Perhaps those affordances we first renounce are set aside precisely to be rediscovered afresh, when we are ready to finally face them. Nowhere is this truer in Ortega’s case than the belated influence of Georgia O’Keefe. “The minute the brush hits,” Moira Dryer once said about her own work, “there is a fertile association to be made with paintings elsewhere.” The fertility of Ortega’s association with O’Keefe is manifest in the new watercolors. Somewhere behind the face of the icon and tourist attraction exists O’Keefe the painter––and Ortega has found her. It was the 2023 MoMA exhibition that, she says, was critical: “For a long time I didn’t like her work. I was like, sure––flowers. Then I saw it in person and oh my gosh, the paintings really communicate something very strong. An elegance.” The title of the MoMA exhibit also applies to Ortega: “To see takes time.”

Echos of Color, 2025, Watercolor on canvas, 16 x 11 inches

Beneath the Surface, 2025, Watercolor on canvas, 16 x 11 inches.

### Given instruction:
Name every person mentioned in the passage about Ortega's new watercolors.

### Dataset excerpts:

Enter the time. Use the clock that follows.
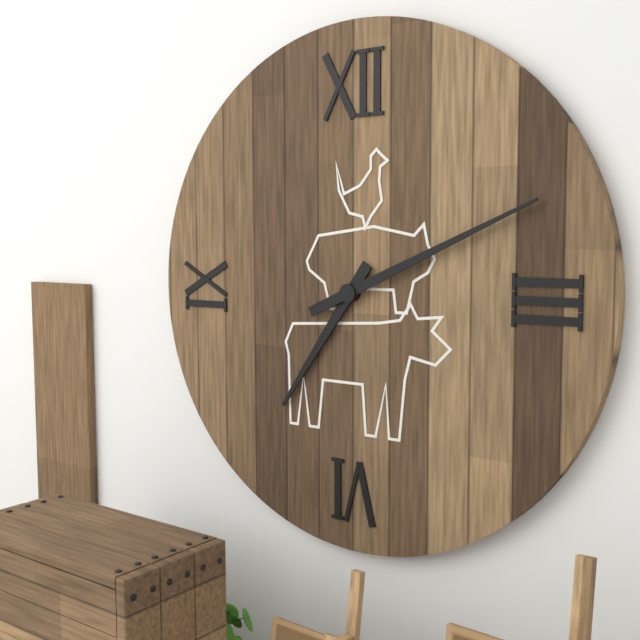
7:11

* * *

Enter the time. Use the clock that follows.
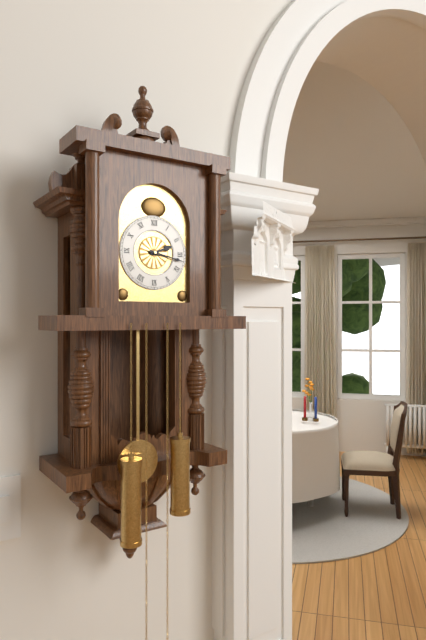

* * *

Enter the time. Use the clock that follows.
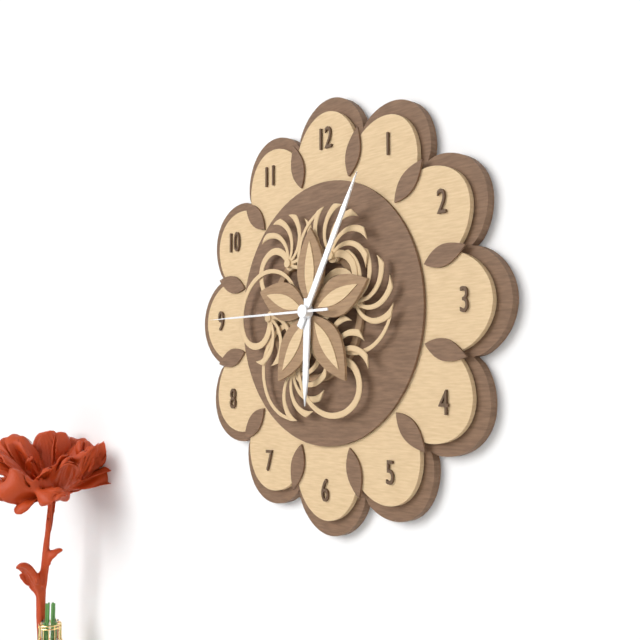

### Answer to the task:
Ortega, Georgia O'Keefe, Moira Dryer